Exercise description » Without changing a thing, reproduce the entire listing and leave out its pictures.

Information supplied »
*** Begin section ***

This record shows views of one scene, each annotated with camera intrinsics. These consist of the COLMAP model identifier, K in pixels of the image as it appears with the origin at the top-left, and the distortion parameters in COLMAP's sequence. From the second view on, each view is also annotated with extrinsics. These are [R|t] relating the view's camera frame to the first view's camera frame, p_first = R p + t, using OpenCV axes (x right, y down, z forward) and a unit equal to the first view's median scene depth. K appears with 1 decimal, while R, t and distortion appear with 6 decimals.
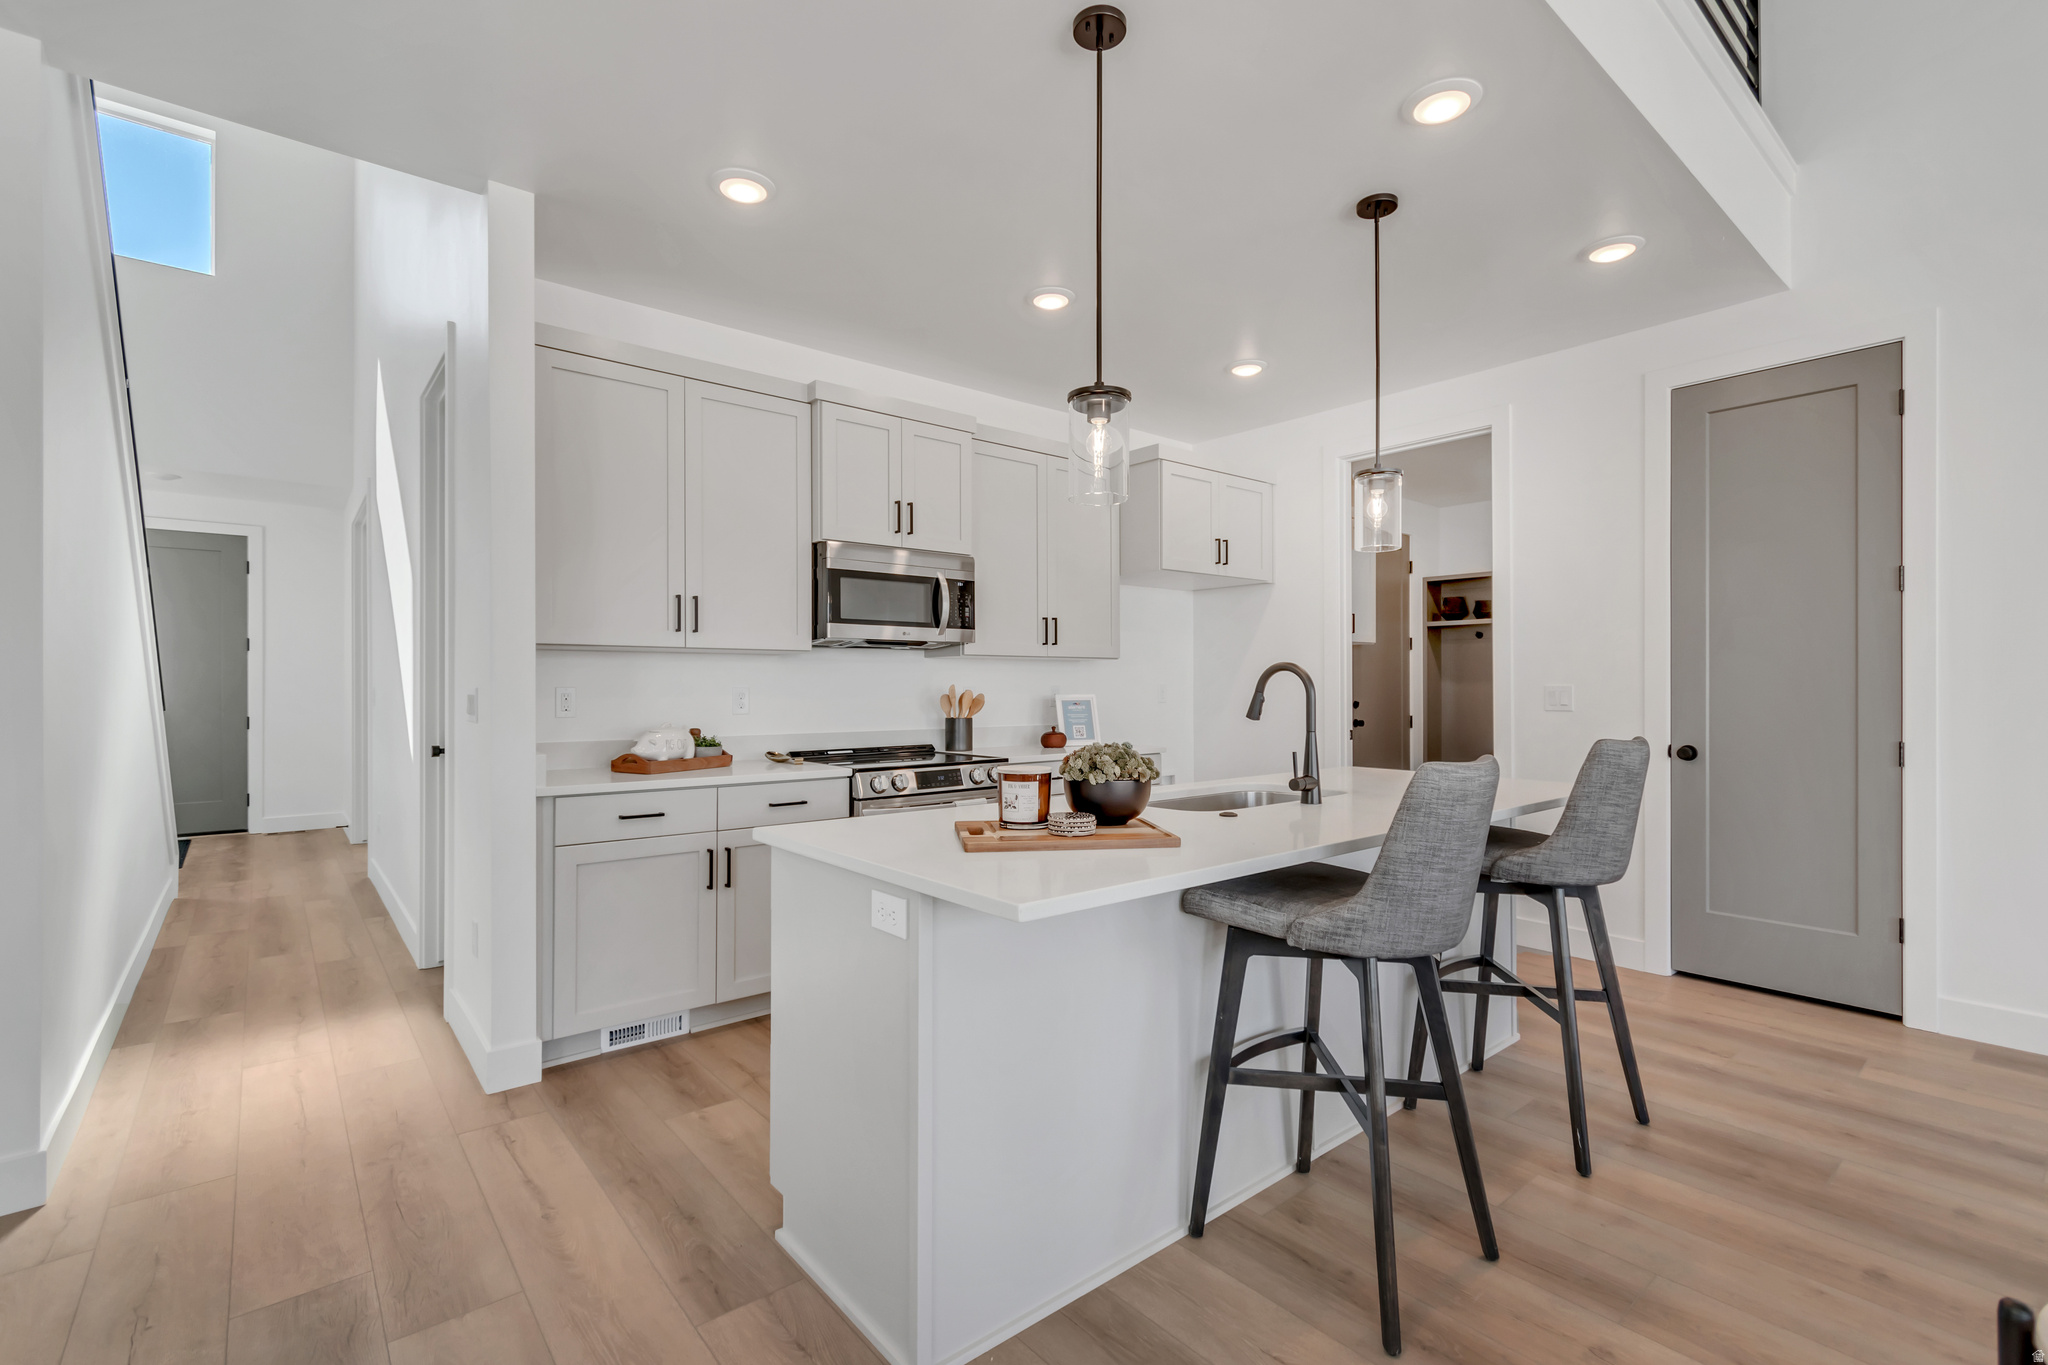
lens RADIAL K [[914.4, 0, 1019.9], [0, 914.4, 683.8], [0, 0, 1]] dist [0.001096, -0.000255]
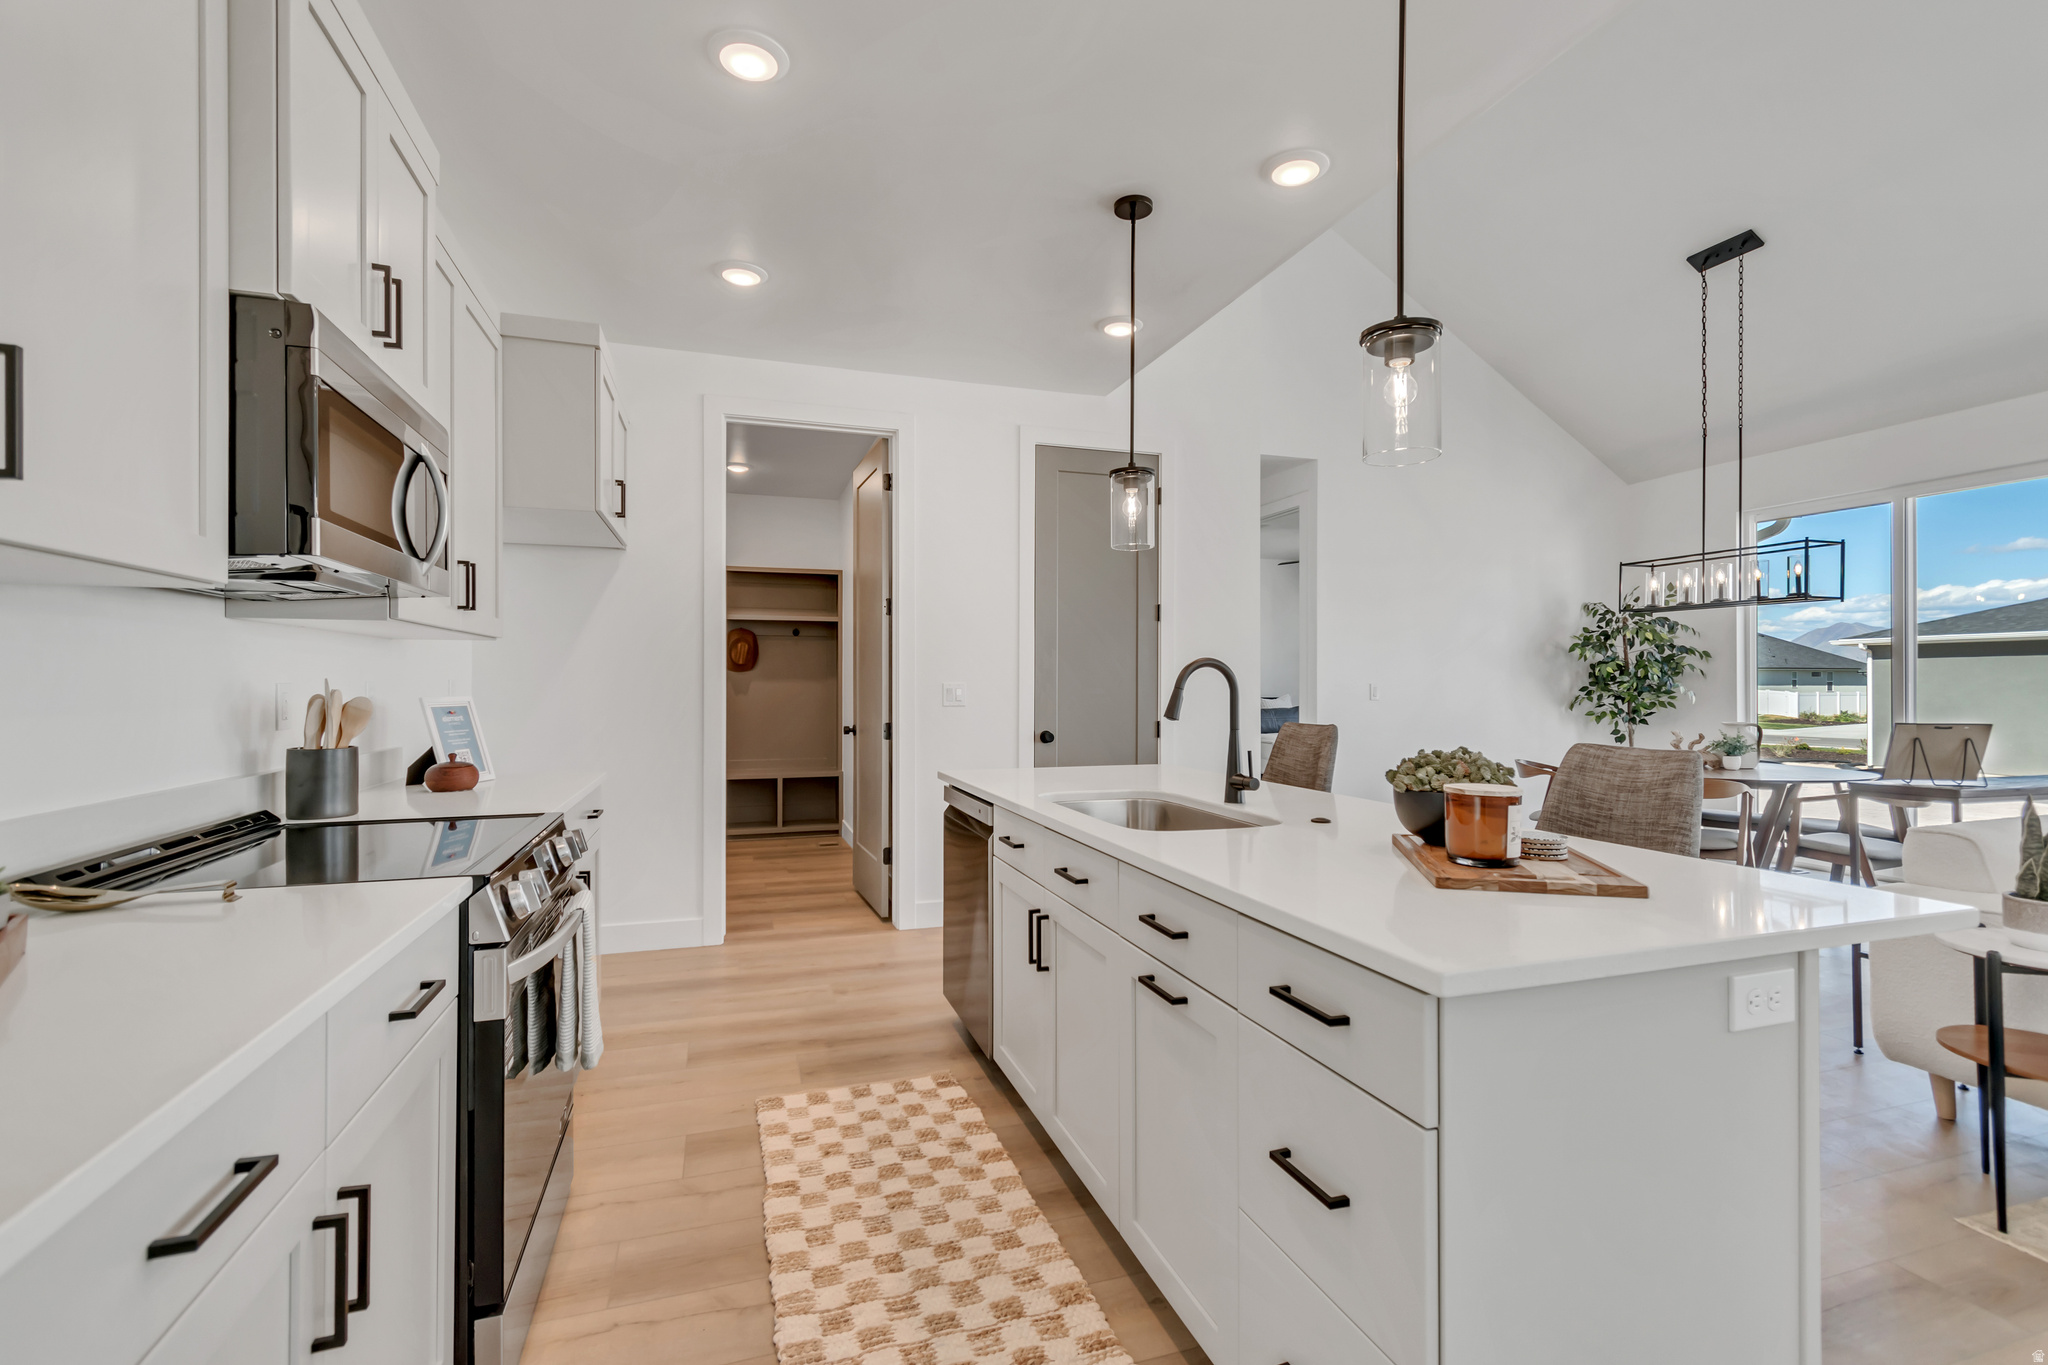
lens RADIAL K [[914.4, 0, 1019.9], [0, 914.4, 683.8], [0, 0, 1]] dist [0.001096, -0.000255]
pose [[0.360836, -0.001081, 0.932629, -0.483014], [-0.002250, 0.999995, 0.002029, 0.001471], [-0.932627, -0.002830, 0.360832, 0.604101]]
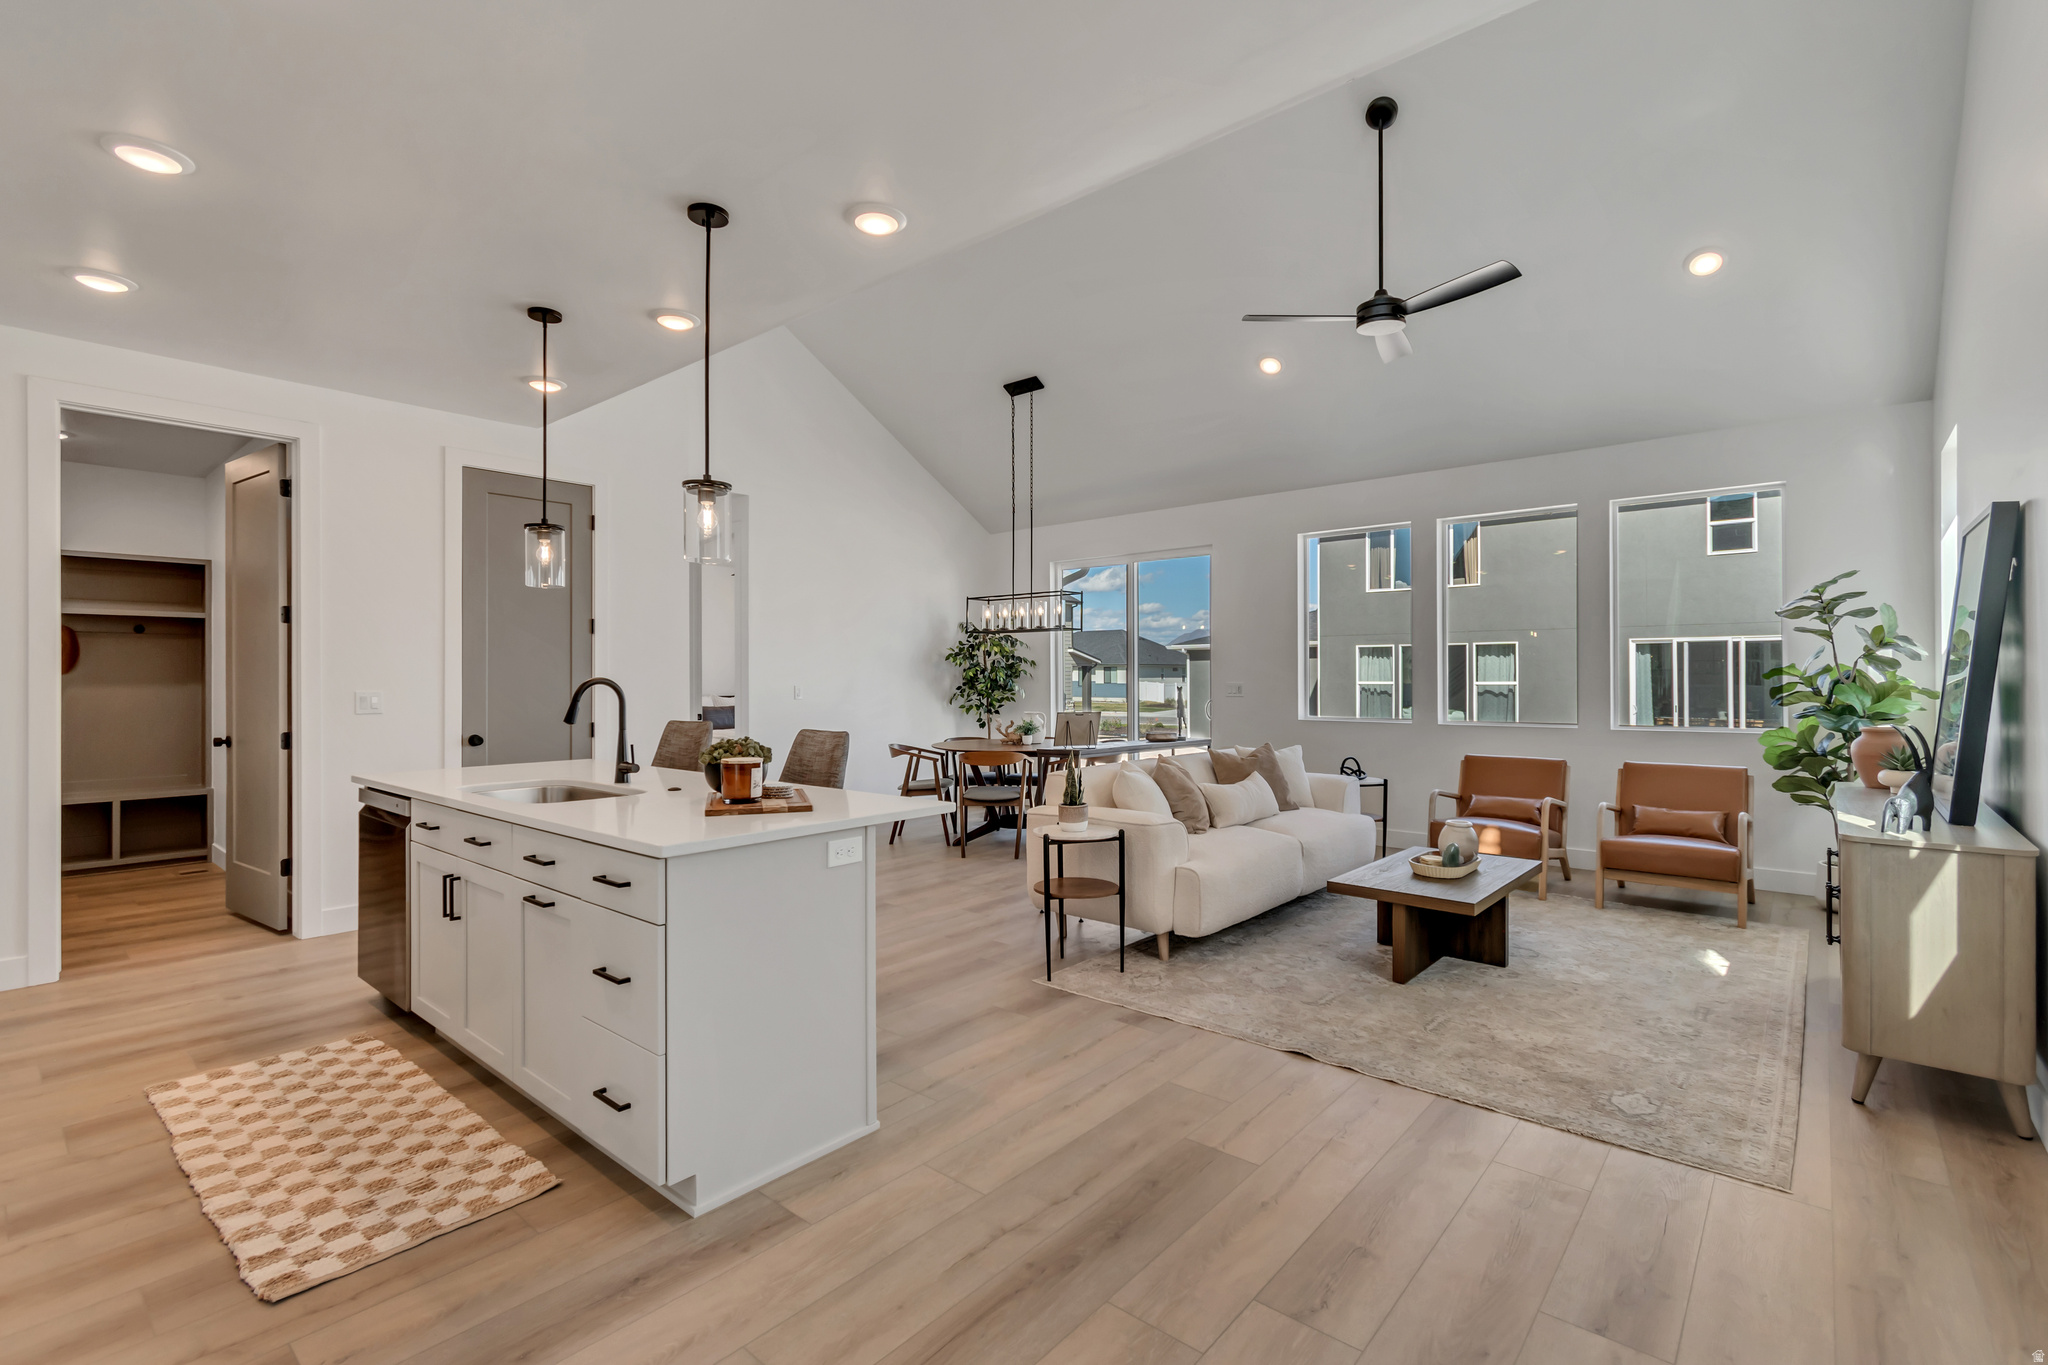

*** End section ***

Solution below »
This record shows views of one scene, each annotated with camera intrinsics. These consist of the COLMAP model identifier, K in pixels of the image as it appears with the origin at the top-left, and the distortion parameters in COLMAP's sequence. From the second view on, each view is also annotated with extrinsics. These are [R|t] relating the view's camera frame to the first view's camera frame, p_first = R p + t, using OpenCV axes (x right, y down, z forward) and a unit equal to the first view's median scene depth. K appears with 1 decimal, while R, t and distortion appear with 6 decimals.
lens RADIAL K [[914.4, 0, 1019.9], [0, 914.4, 683.8], [0, 0, 1]] dist [0.001096, -0.000255]
lens RADIAL K [[914.4, 0, 1019.9], [0, 914.4, 683.8], [0, 0, 1]] dist [0.001096, -0.000255]
pose [[0.360836, -0.001081, 0.932629, -0.483014], [-0.002250, 0.999995, 0.002029, 0.001471], [-0.932627, -0.002830, 0.360832, 0.604101]]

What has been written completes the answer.